This question is material to us, as we're building an impact certificate market (a major component in retroactive public goods funding), and if the answer is yes, we might actually want to abort, or — more likely — I'd want to put a lot of work into helping to sure up mechanisms for making it sensitive to long-term negative externalities.
Another phrasing: Are there any dependencies for AGI, that private/academic AI/AGI projects are failing to coordinate to produce, that near-future foundations for developing free software would produce?
I first arrived at this question with my economist hat on, and the answer was "of course, there would be", because knowledge and software infrastructure are non-excludable goods (useful to many but not profitable to release). But then my collaborators suggested that I take the economist hat off and try to remember what's actually happening in reality, in which, oh yeah, it genuinely seems like all of the open source code and software infrastructures and knowledge required for AI are being produced and freely released by private actors, in which case, us promoting public goods markets couldn't make things worse. (Sub-question: Why is that happening?)

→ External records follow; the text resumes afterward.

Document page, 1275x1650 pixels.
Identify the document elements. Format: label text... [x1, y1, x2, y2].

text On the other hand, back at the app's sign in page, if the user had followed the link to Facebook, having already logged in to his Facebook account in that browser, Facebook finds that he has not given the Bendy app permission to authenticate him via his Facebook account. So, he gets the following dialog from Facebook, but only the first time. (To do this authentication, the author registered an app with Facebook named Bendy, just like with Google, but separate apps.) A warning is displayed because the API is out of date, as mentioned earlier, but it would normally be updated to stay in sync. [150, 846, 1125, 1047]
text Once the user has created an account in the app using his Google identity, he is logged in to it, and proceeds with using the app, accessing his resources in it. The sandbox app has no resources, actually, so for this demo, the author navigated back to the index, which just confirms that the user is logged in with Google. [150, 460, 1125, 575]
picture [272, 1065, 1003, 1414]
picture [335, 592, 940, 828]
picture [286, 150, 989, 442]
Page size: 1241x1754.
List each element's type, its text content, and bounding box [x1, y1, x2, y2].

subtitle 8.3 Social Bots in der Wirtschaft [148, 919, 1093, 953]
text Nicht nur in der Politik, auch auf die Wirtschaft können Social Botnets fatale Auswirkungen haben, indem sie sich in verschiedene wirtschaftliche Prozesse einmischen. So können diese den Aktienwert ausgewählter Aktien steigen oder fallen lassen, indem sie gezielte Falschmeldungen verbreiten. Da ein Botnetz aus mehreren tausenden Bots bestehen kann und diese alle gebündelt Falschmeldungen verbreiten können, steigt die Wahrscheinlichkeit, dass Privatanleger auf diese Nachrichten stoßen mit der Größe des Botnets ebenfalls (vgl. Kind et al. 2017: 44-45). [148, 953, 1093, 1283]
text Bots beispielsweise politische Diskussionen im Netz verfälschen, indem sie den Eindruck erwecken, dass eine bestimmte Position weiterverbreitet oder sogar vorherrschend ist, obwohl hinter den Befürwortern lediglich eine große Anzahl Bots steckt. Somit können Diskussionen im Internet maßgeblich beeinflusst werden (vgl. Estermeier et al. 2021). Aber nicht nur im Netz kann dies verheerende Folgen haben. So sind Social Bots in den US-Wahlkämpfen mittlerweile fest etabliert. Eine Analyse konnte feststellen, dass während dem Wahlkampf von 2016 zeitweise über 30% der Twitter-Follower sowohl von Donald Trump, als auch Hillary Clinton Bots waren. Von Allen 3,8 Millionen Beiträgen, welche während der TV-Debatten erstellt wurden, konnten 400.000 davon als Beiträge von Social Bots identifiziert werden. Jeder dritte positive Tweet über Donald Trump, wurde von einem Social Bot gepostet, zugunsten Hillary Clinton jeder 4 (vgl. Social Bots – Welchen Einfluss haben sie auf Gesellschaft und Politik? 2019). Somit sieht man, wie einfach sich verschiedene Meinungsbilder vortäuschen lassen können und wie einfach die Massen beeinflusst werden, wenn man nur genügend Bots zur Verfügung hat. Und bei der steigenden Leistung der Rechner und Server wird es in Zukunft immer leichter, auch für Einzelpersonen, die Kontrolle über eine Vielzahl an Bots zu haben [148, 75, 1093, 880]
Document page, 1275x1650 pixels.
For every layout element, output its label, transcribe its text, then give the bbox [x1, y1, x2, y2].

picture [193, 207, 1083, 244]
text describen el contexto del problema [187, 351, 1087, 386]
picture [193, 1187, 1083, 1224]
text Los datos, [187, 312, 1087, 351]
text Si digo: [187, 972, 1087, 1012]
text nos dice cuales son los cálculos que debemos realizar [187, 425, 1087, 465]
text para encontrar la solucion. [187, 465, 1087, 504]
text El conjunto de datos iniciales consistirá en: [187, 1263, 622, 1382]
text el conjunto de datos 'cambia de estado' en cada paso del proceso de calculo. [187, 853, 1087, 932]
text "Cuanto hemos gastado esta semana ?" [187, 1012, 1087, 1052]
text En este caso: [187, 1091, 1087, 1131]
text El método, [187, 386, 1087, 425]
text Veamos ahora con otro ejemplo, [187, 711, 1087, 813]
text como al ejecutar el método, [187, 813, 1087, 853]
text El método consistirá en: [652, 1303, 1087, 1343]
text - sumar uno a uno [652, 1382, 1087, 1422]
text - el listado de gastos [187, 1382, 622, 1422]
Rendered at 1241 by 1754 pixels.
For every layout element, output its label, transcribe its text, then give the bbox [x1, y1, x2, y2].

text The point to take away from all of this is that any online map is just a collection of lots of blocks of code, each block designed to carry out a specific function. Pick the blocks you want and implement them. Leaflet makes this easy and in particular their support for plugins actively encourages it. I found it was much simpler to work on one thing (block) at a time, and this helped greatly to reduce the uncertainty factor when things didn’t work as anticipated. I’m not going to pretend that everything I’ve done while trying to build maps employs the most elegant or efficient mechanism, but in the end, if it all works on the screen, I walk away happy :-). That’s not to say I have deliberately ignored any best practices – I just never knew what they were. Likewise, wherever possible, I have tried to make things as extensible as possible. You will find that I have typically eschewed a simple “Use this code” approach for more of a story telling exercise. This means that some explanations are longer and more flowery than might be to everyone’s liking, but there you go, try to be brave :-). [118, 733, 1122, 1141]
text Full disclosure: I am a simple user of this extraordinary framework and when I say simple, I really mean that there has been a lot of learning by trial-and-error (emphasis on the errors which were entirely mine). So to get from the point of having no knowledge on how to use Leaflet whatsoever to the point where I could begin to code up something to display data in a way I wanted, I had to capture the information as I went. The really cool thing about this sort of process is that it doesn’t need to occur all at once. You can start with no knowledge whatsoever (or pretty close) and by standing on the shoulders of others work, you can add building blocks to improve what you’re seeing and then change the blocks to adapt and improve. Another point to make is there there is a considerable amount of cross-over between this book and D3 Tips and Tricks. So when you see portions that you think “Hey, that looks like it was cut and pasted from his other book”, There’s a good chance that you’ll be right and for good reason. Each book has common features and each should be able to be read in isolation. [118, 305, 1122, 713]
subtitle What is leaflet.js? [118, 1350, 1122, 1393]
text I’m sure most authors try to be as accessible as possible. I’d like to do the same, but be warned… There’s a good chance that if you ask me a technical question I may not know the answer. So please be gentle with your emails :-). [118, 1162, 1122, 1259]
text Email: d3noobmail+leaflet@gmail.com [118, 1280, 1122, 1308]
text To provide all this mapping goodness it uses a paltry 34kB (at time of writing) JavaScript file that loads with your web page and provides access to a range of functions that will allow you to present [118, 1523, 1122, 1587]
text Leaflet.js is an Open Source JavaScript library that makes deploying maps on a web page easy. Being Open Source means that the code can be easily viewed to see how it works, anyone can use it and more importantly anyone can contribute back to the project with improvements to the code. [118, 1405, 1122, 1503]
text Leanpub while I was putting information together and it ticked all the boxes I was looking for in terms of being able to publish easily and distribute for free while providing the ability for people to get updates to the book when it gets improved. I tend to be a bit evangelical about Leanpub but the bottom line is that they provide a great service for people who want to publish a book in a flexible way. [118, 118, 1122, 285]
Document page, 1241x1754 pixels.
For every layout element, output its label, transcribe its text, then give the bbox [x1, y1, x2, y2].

But it's possible that that's not actually happening, it could be a streetlight effect: Maybe I've only come to think that all of the progress is being publicly released because I don't see all of the stuff that isn't! Maybe there are a whole lot of coordination problems going on in the background that are holding back progress, maybe OpenAI and Deepmind, the algorithmic traders, DJI, and defense researchers are all doing a lot of huge stuff but it's not being shared and fitted together, but a lot of it would be in the public cauldron if an impact cert market existed. I wouldn't know! Can we rule it out?
It would be really great to hear from anyone working on AI, AGI, and alignment on this. When you're working in an engineering field, you know what the missing pieces are, you know where people are failing to coordinate, you probably already know whether there's a lot of crucial work that no individual player has an incentive to do.
Keep your economist hat on! For-profit companies release useful open source all the time, including for the following self-interested reasons:
This is sufficient incentive that in the case of ML tools, volunteers just don't have the resources to keep up with corporate projects. They still exist, but e.g. mygrad is not pytorch. For a deeper treatment, I'd suggest reading Working in Public (Nadia Eghbal) for a contemporary picture of how open-source development works, then maybe The Cathedral and the Bazzar (Eric Raymond) for the historical/founding-myth view.
I'd generally expect impact-motivated open source foundations to avoid competing directly with big tech, and instead try to build out under-resourced parts of the ecosystem like e.g. testing and verification. Regardless of the specifics here, to the extent that they work impact certificates invoke the unilateralists curse and so you really do need to consider negative externalities.
I entirely agree that private contributions to open source are far below socially-optimal level of public goods funding - I'd just expect that the first few billion dollars would best be spent on producing neglected goods like language-level improvements, testing, debugging, verification, etc. where most value is not captured. The state of the art in these areas is mostly set by individuals or small teams, and it would be easy to massively scale up given funding.